The third motivation is financial, personal, and professional.
“If you want to stay in the community you are in, if you don’t want to move, we need job stability, we need security, and we need to really think about not just our clinical role as a hospitalist, but how can I make sure my hospital’s doors are always open?” Dr. Swati said. “That’s all about patient loyalty. Patient’s word of mouth. They come back (and say) ‘Yes, I recommend this hospital,’ and we are going to thrive in our community.”
Dr. Colella, medical director of patient experience at Nebraska Medical Center in Omaha, says it would be “folly to trivialize any aspect of the patient’s experience.”
“Patient experience encompasses the totality of care,” she said. “It ties together all the components that go into a successful healthcare system from the patient’s perspective. You cannot have a first-class hospital system without patients recognizing the importance of every contact at every level over time. This includes everyone at our facility. Interpersonal relations are part of the patient’s experience, and all components are necessary. All healthcare is a continuum and continuous improvement based upon metrics that are deemed necessary and appropriate will be an ongoing endeavor.”

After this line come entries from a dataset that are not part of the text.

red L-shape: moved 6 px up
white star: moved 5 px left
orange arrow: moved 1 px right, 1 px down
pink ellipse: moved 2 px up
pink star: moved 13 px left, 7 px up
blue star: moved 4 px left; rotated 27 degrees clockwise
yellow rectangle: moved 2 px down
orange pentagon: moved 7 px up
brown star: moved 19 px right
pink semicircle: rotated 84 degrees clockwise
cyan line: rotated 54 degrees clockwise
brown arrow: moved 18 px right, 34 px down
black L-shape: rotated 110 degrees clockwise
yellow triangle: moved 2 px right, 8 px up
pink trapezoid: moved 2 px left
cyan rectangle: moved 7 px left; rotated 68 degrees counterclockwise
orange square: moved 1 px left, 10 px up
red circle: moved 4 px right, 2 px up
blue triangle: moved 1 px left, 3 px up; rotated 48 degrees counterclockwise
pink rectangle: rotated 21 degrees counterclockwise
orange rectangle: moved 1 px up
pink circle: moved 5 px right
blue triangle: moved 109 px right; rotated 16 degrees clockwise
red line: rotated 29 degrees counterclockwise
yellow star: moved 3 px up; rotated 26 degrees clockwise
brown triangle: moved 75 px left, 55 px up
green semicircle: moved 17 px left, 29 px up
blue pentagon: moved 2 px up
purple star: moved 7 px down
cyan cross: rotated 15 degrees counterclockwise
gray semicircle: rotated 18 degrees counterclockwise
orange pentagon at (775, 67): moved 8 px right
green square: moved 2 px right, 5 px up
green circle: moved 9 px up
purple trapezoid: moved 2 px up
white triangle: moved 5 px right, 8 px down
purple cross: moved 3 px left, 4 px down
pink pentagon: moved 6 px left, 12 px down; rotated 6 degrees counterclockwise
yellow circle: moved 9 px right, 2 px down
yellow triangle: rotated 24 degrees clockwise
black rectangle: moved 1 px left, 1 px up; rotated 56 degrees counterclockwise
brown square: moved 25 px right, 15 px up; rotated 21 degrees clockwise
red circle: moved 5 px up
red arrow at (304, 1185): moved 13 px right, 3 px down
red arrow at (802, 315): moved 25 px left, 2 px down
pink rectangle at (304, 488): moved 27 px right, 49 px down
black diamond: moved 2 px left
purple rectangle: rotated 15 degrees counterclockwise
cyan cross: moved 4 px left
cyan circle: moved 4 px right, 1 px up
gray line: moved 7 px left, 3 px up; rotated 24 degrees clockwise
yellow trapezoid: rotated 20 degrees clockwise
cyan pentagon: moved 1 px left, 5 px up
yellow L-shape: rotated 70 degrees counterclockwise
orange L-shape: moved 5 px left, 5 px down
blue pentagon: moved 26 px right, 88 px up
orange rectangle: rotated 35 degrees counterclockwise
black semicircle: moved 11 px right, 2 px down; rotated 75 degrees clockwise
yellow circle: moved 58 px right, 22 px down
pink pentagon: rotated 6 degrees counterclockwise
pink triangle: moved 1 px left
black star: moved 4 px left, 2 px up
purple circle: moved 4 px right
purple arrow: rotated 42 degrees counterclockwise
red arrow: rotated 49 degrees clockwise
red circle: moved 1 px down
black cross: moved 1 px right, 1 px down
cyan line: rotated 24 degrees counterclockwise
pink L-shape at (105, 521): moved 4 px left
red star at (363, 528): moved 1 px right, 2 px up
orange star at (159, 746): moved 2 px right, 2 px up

Dr. Swati boils patient experience down to the 6H model and the three Cs, which is what she highlights whenever she makes presentations on the topic: culture, connect, and correct. Building a team-based approach that values the patient’s experience, connecting with them to make them see that, and then correcting inevitable mistakes.
“Things are going to go south,” Dr. Swati said. “Patients will be in the room for too long. Patients will be waiting too long. They got the wrong medicine. Things will happen in life, just like in healthcare, but how do we correct issues? How do we apologize immediately? How do we do that recovery to gain the patient’s loyalty and forgiveness? If you focus on culture, connection, and correction, I think those are good standards to continue PX.”
Richard Quinn is a freelance writer in New Jersey.